What is required = Every line in the following data that has "parameter" counts toward the total; state that total alone.

BEGIN Extracted information

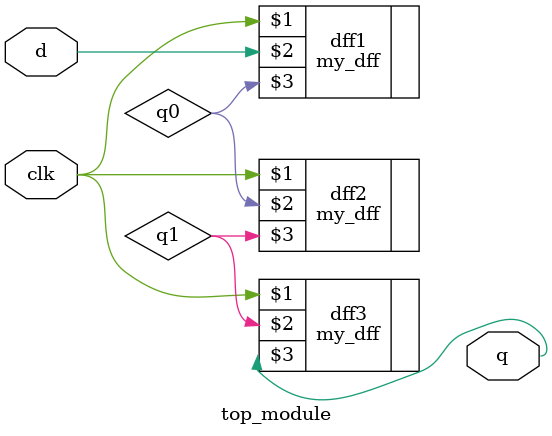
<source format=v>
module top_module ( input clk, input d, output q );

    wire q0,q1;
    my_dff dff1(clk, d, q0);
    my_dff dff2(clk, q0, q1);
    my_dff dff3(clk, q1, q);
    
endmodule

</source>
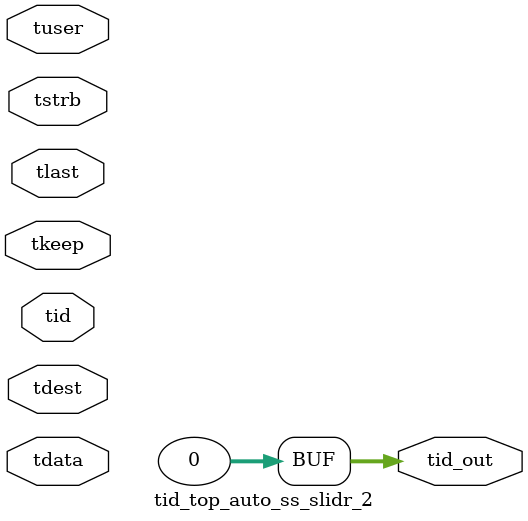
<source format=v>


`timescale 1ps/1ps

module tid_top_auto_ss_slidr_2 #
(
parameter C_S_AXIS_TID_WIDTH   = 1,
parameter C_S_AXIS_TUSER_WIDTH = 0,
parameter C_S_AXIS_TDATA_WIDTH = 0,
parameter C_S_AXIS_TDEST_WIDTH = 0,
parameter C_M_AXIS_TID_WIDTH   = 32
)
(
input  [(C_S_AXIS_TID_WIDTH   == 0 ? 1 : C_S_AXIS_TID_WIDTH)-1:0       ] tid,
input  [(C_S_AXIS_TDATA_WIDTH == 0 ? 1 : C_S_AXIS_TDATA_WIDTH)-1:0     ] tdata,
input  [(C_S_AXIS_TUSER_WIDTH == 0 ? 1 : C_S_AXIS_TUSER_WIDTH)-1:0     ] tuser,
input  [(C_S_AXIS_TDEST_WIDTH == 0 ? 1 : C_S_AXIS_TDEST_WIDTH)-1:0     ] tdest,
input  [(C_S_AXIS_TDATA_WIDTH/8)-1:0 ] tkeep,
input  [(C_S_AXIS_TDATA_WIDTH/8)-1:0 ] tstrb,
input                                                                    tlast,
output [(C_M_AXIS_TID_WIDTH   == 0 ? 1 : C_M_AXIS_TID_WIDTH)-1:0       ] tid_out
);

assign tid_out = {1'b0};

endmodule


</source>
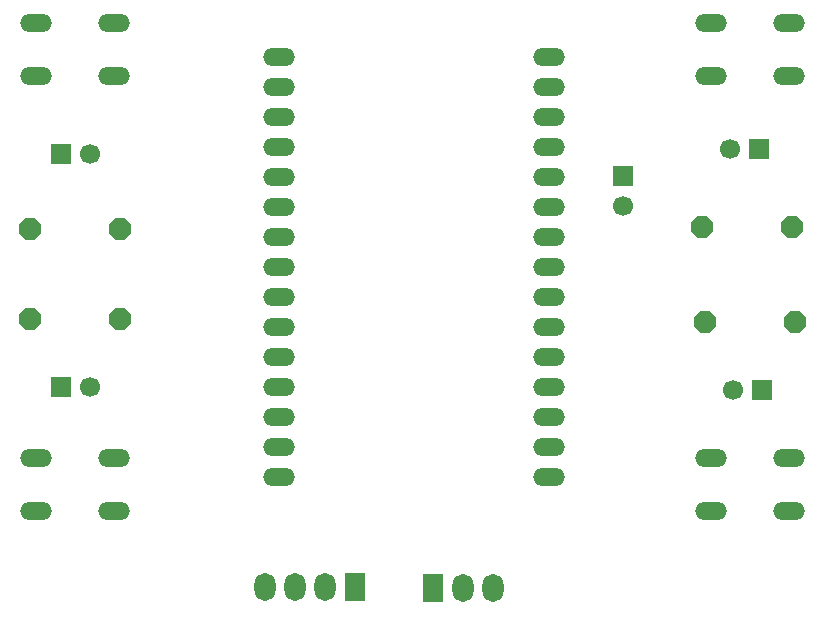
<source format=gbr>
G04 --- HEADER BEGIN --- *
G04 #@! TF.GenerationSoftware,LibrePCB,LibrePCB,0.1.6*
G04 #@! TF.CreationDate,2022-09-15T14:24:33*
G04 #@! TF.ProjectId,D&D Alerter,e525b3f6-46db-4784-bcd4-d1e7e9f5ff90,v1*
G04 #@! TF.Part,Single*
G04 #@! TF.SameCoordinates*
G04 #@! TF.FileFunction,Soldermask,Bot*
G04 #@! TF.FilePolarity,Negative*
%FSLAX66Y66*%
%MOMM*%
G01*
G75*
G04 --- HEADER END --- *
G04 --- APERTURE LIST BEGIN --- *
%ADD10O,1.787X2.39*%
%ADD11R,1.787X2.39*%
%ADD12C,1.7*%
%ADD13R,1.7X1.7*%
%ADD14O,2.7X1.5*%
%AMROTATEDOCTAGON15*4,1,8,0.9128,0.378094,0.378094,0.9128,-0.378094,0.9128,-0.9128,0.378094,-0.9128,-0.378094,-0.378094,-0.9128,0.378094,-0.9128,0.9128,-0.378094,0.9128,0.378094,0.0*%
%ADD15ROTATEDOCTAGON15*%
G04 --- APERTURE LIST END --- *
G04 --- BOARD BEGIN --- *
D10*
G04 #@! TO.C,J1*
X-7429596Y-27121428D03*
D11*
X-4889596Y-27121428D03*
D10*
X-12509596Y-27121428D03*
X-9969596Y-27121428D03*
D12*
G04 #@! TO.C,C4*
X27067224Y-10404236D03*
D13*
X29567224Y-10404236D03*
D12*
G04 #@! TO.C,C2*
X-27325000Y-10160000D03*
D13*
X-29825000Y-10160000D03*
D14*
G04 #@! TO.C,S3*
X31875000Y20665000D03*
X31875000Y16165000D03*
X25275000Y16165000D03*
X25275000Y20665000D03*
G04 #@! TO.C,S4*
X31875000Y-16165000D03*
X31875000Y-20665000D03*
X25275000Y-20665000D03*
X25275000Y-16165000D03*
D15*
G04 #@! TO.C,R4*
X24693986Y-4683548D03*
X32313986Y-4683548D03*
D11*
G04 #@! TO.C,J2*
X1714994Y-27195512D03*
D10*
X6794994Y-27195512D03*
X4254994Y-27195512D03*
D15*
G04 #@! TO.C,R3*
X24463464Y3376838D03*
X32083464Y3376838D03*
D14*
G04 #@! TO.C,S1*
X-25275000Y20665000D03*
X-25275000Y16165000D03*
X-31875000Y16165000D03*
X-31875000Y20665000D03*
D12*
G04 #@! TO.C,C3*
X26807738Y9980182D03*
D13*
X29307738Y9980182D03*
D12*
G04 #@! TO.C,C5*
X17777216Y5181868D03*
D13*
X17777216Y7681868D03*
D14*
G04 #@! TO.C,U1*
X-11350000Y12730000D03*
X-11350000Y-5050000D03*
X11510000Y12730000D03*
X11510000Y7650000D03*
X-11350000Y30000D03*
X-11350000Y5110000D03*
X11510000Y2570000D03*
X11510000Y30000D03*
X-11350000Y7650000D03*
X-11350000Y-7590000D03*
X11510000Y-7590000D03*
X11510000Y-17750000D03*
X11510000Y10190000D03*
X11510000Y5110000D03*
X-11350000Y-15210000D03*
X11510000Y17810000D03*
X11510000Y-12670000D03*
X-11350000Y15270000D03*
X11510000Y-5050000D03*
X11510000Y-2510000D03*
X11510000Y15270000D03*
X11510000Y-15210000D03*
X-11350000Y-12670000D03*
X-11350000Y17810000D03*
X-11350000Y-17750000D03*
X-11350000Y10190000D03*
X11510000Y-10130000D03*
X-11350000Y-2510000D03*
X-11350000Y2570000D03*
X-11350000Y-10130000D03*
D15*
G04 #@! TO.C,R1*
X-24765000Y3175000D03*
X-32385000Y3175000D03*
G04 #@! TO.C,R2*
X-24765000Y-4445000D03*
X-32385000Y-4445000D03*
D12*
G04 #@! TO.C,C1*
X-27325000Y9525000D03*
D13*
X-29825000Y9525000D03*
D14*
G04 #@! TO.C,S2*
X-25275000Y-16165000D03*
X-25275000Y-20665000D03*
X-31875000Y-20665000D03*
X-31875000Y-16165000D03*
G04 --- BOARD END --- *
G04 #@! TF.MD5,c1744501f0f6d1a43e08d6e97a961d06*
M02*

</source>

END Extracted information

Finished task = 5